## Stored data entries
[Start of section]

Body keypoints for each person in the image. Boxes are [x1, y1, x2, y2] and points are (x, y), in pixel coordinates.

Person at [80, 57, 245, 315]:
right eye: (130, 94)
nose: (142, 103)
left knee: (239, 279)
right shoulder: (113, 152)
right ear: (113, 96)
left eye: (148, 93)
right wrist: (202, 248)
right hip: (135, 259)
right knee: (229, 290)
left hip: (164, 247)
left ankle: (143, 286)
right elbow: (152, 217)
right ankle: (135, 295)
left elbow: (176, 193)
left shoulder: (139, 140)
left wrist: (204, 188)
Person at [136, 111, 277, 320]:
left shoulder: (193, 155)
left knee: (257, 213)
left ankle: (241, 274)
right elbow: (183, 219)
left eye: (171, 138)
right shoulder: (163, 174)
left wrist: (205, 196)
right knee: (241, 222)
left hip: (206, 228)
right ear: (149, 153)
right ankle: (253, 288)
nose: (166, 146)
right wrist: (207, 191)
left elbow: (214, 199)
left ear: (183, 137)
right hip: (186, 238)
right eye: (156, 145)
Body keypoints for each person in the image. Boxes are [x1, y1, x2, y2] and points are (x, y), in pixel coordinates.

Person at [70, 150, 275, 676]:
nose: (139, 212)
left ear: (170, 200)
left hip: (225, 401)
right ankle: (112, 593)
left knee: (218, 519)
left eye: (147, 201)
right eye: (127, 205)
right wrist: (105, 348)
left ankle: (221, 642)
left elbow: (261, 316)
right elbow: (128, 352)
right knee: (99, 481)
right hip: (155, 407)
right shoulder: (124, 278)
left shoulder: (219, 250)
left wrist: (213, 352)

[End of section]
[Start of section]

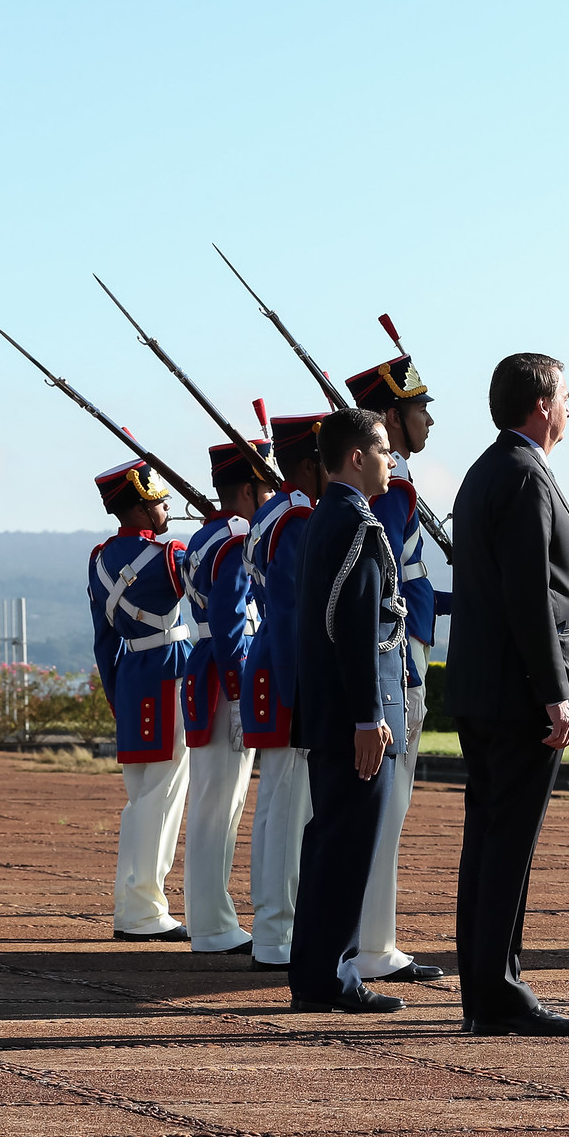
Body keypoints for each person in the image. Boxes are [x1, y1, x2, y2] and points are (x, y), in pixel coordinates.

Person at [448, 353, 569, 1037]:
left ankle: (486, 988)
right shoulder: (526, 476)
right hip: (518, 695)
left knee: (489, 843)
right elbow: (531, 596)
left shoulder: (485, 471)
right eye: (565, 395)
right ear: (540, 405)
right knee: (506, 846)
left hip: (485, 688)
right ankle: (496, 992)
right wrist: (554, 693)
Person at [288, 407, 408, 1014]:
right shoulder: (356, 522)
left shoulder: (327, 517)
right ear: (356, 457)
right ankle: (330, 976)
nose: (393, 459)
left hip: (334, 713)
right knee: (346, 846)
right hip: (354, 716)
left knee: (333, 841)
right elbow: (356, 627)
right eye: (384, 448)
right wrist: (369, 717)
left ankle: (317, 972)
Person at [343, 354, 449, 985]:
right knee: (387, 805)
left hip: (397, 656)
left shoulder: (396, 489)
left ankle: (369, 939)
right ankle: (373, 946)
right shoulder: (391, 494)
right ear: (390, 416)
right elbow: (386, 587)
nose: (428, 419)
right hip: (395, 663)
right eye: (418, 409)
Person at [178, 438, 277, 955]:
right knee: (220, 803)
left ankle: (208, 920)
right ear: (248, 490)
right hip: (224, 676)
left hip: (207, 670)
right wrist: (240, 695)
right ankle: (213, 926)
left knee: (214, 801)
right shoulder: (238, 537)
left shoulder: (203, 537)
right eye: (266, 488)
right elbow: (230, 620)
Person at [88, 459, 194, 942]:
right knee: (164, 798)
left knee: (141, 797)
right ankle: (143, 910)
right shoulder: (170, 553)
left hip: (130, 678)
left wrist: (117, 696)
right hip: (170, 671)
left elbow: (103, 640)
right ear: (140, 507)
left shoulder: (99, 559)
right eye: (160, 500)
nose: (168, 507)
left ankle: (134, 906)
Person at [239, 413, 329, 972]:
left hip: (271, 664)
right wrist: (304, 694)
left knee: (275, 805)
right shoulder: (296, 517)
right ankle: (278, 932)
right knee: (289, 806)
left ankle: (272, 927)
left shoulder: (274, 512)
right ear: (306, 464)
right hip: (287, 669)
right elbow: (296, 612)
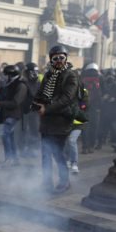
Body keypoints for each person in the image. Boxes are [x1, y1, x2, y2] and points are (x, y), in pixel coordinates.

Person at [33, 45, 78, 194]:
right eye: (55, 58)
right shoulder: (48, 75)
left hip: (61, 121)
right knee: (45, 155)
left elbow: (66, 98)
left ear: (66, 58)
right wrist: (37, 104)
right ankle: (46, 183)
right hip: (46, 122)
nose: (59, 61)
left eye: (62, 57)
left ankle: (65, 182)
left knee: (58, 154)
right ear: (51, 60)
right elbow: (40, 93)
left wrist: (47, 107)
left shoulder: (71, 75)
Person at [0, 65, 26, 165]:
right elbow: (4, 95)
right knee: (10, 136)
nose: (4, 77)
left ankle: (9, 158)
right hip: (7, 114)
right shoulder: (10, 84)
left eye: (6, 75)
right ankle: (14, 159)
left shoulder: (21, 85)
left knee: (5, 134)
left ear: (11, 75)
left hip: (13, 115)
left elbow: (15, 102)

[End of section]
[Start of section]

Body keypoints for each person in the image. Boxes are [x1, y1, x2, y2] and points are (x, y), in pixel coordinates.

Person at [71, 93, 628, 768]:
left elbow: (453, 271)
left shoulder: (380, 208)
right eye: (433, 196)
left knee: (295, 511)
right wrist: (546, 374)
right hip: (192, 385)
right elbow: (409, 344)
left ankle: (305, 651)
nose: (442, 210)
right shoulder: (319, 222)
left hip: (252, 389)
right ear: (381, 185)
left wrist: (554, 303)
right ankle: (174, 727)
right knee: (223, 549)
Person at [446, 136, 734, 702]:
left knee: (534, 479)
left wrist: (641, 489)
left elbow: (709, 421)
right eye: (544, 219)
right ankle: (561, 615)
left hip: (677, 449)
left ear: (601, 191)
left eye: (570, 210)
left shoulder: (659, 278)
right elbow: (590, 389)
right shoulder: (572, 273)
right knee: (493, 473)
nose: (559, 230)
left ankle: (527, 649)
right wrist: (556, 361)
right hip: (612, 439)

[End of section]

## Brief
Using the entries, return every line where the word "nose" can be found.

## Answer section
nose: (142, 103)
nose: (166, 146)
nose: (139, 212)
nose: (393, 459)
nose: (428, 419)
nose: (168, 507)
nose: (59, 61)
nose: (4, 77)
nose: (442, 210)
nose: (559, 230)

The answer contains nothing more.